Full Control & Security
Airbyte secures your data with cloud-hosted, self-hosted or hybrid deployment options. Single Sign-On (SSO) and Role-Based Access Control (RBAC) ensure only authorized users have access with the right permissions. Airbyte acts as a HIPAA conduit and supports compliance with CCPA, GDPR, and SOC2.
Fully Featured & Integrated
Airbyte automates schema evolution for seamless data flow, and utilizes efficient Change Data Capture (CDC) for real-time updates. Select only the columns you need, and leverage our dbt integration for powerful data transformations.
Enterprise Support with SLAs
Airbyte Self-Managed Enterprise comes with dedicated support and guaranteed service level agreements (SLAs), ensuring that your data movement infrastructure remains reliable and performant, and expert assistance is available when needed.
What our users say

Raman Singh
Predictable, straightforward pricing model that simplified budgeting and significantly reduced overall spend

Chase Zieman

“Airbyte helped us accelerate our progress by years, compared to our competitors. We don’t need to worry about connectors and focus on creating value for our users instead of building infrastructure. That’s priceless. The time and energy saved allows us to disrupt and grow faster.”

Rupak Patel
"With Airbyte, we could just push a few buttons, allow API access, and bring all the data into Google BigQuery. By blending all the different marketing data sources, we can gain valuable insights."
How to Sync to Manually
Step 1: Access Pocket API
First, you need to access the Pocket API to fetch data. Register an application on the Pocket Developer portal to get a consumer key. Use this consumer key to authenticate and obtain an access token by following the OAuth process specified in Pocket's API documentation. This token will allow you to make authorized requests to the API.
Step 2: Fetch Data from Pocket
With the access token, make an API request to Pocket's `/get` endpoint. This endpoint allows you to retrieve a list of items saved in your Pocket account. Use parameters to customize your data pull, such as specifying the number of items, detail types, or filtering by tags. Parse the JSON response to extract the relevant data fields you need.
Step 3: Set Up MongoDB Environment
Ensure you have a MongoDB database set up and accessible. Install MongoDB on your local machine or use a cloud service like MongoDB Atlas.
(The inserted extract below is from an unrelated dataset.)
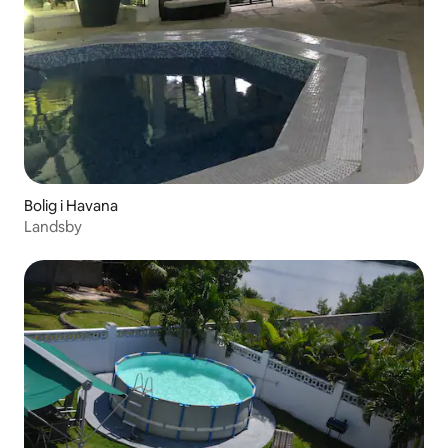
Bolig i Havana
Landsby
Create a database and a collection where you intend to insert your Pocket data. Make note of the connection string, which you will use to connect to MongoDB.
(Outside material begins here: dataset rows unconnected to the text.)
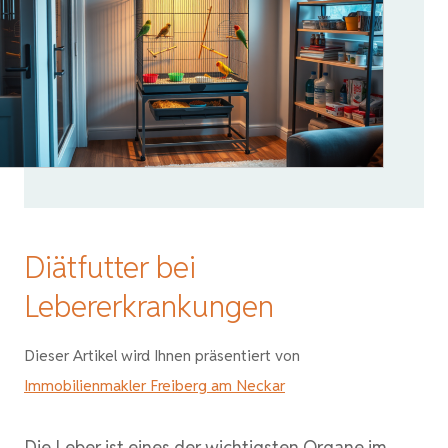
Diätfutter bei
Lebererkrankungen
Dieser Artikel wird Ihnen präsentiert von
Immobilienmakler Freiberg am Neckar
Die Leber ist eines der wichtigsten Organe im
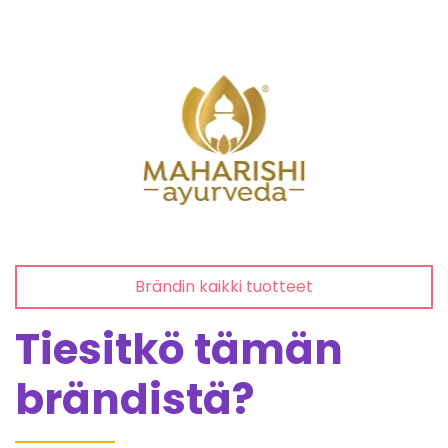
Brändin kaikki tuotteet
Tiesitkö tämän
brändistä?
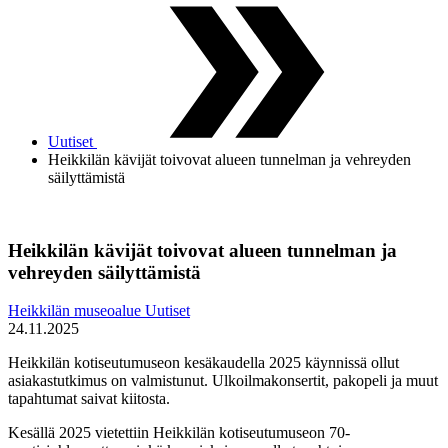
Uutiset
Heikkilän kävijät toivovat alueen tunnelman ja vehreyden
säilyttämistä
Heikkilän kävijät toivovat alueen tunnelman ja
vehreyden säilyttämistä
Heikkilän museoalue
Uutiset
24.11.2025
Heikkilän kotiseutumuseon kesäkaudella 2025 käynnissä ollut
asiakastutkimus on valmistunut. Ulkoilmakonsertit, pakopeli ja muut
tapahtumat saivat kiitosta.
Kesällä 2025 vietettiin Heikkilän kotiseutumuseon 70-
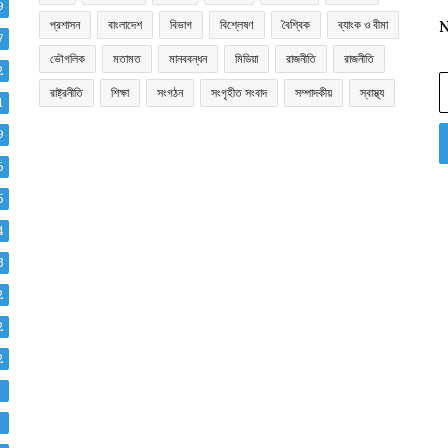
9
প্রশাসন
বাংলাদেশ
বিভাগ
বিশ্লেষণ
বৈশ্বিক
ব্যাংক ও বীমা
N
7
ভৌগলিক
মতামত
মানববন্ধন
মিডিয়া
রাজনীতি
রাজনীতি
2
E
রাষ্ট্রনীতি
শিক্ষা
সংগঠন
সংগৃহীত সংবাদ
সম্পাদকীয়
স্বাস্থ্য
y
1
E
9
a
6
5
4
3
2
2
2
8
8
Step 4: Prepare Data for Insertion
Transform the data fetched from Pocket into a format suitable for MongoDB insertion. This typically involves converting JSON data into a format that MongoDB can process directly. Ensure that the structure of your data aligns with MongoDB's document model, potentially creating nested documents if necessary.
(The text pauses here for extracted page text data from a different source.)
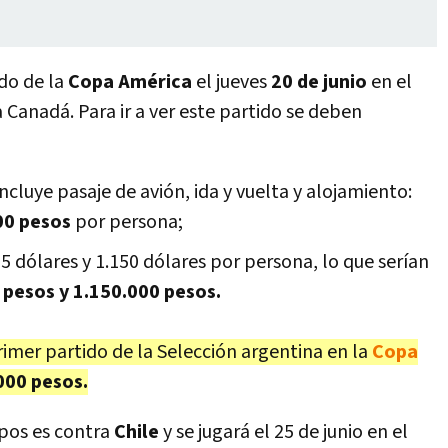
do de la
Copa América
el jueves
20 de junio
en el
Canadá. Para ir a ver este partido se deben
ncluye pasaje de avión, ida y vuelta y alojamiento:
00 pesos
por persona;
5 dólares y 1.150 dólares por persona, lo que serían
pesos y 1.150.000 pesos.
rimer partido de la Selección argentina en la
Copa
000 pesos.
upos es contra
Chile
y se jugará el 25 de junio en el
Step 5: Connect to MongoDB
Use a programming language with MongoDB driver support, such as Python with PyMongo, Node.js, or Java. Install the appropriate MongoDB driver and write a script to establish a connection to your MongoDB instance using the connection string from step 3. Test the connection to ensure it is successful.
Step 6: Insert Data into MongoDB
With the MongoDB connection established, use the driver's methods to insert the prepared data into the specified collection. You can insert data as individual documents or in bulk, depending on the volume of data and performance considerations. Verify that the insertion is successful by checking the return values or directly querying the database.
Step 7: Verify Data Integrity
After data insertion, perform a verification step to ensure data integrity. Query the MongoDB collection to confirm that all the expected documents have been inserted correctly. Compare a sample of the data in MongoDB against the original data from Pocket to check for discrepancies. Make adjustments if necessary and ensure that the process is repeatable for future data transfers.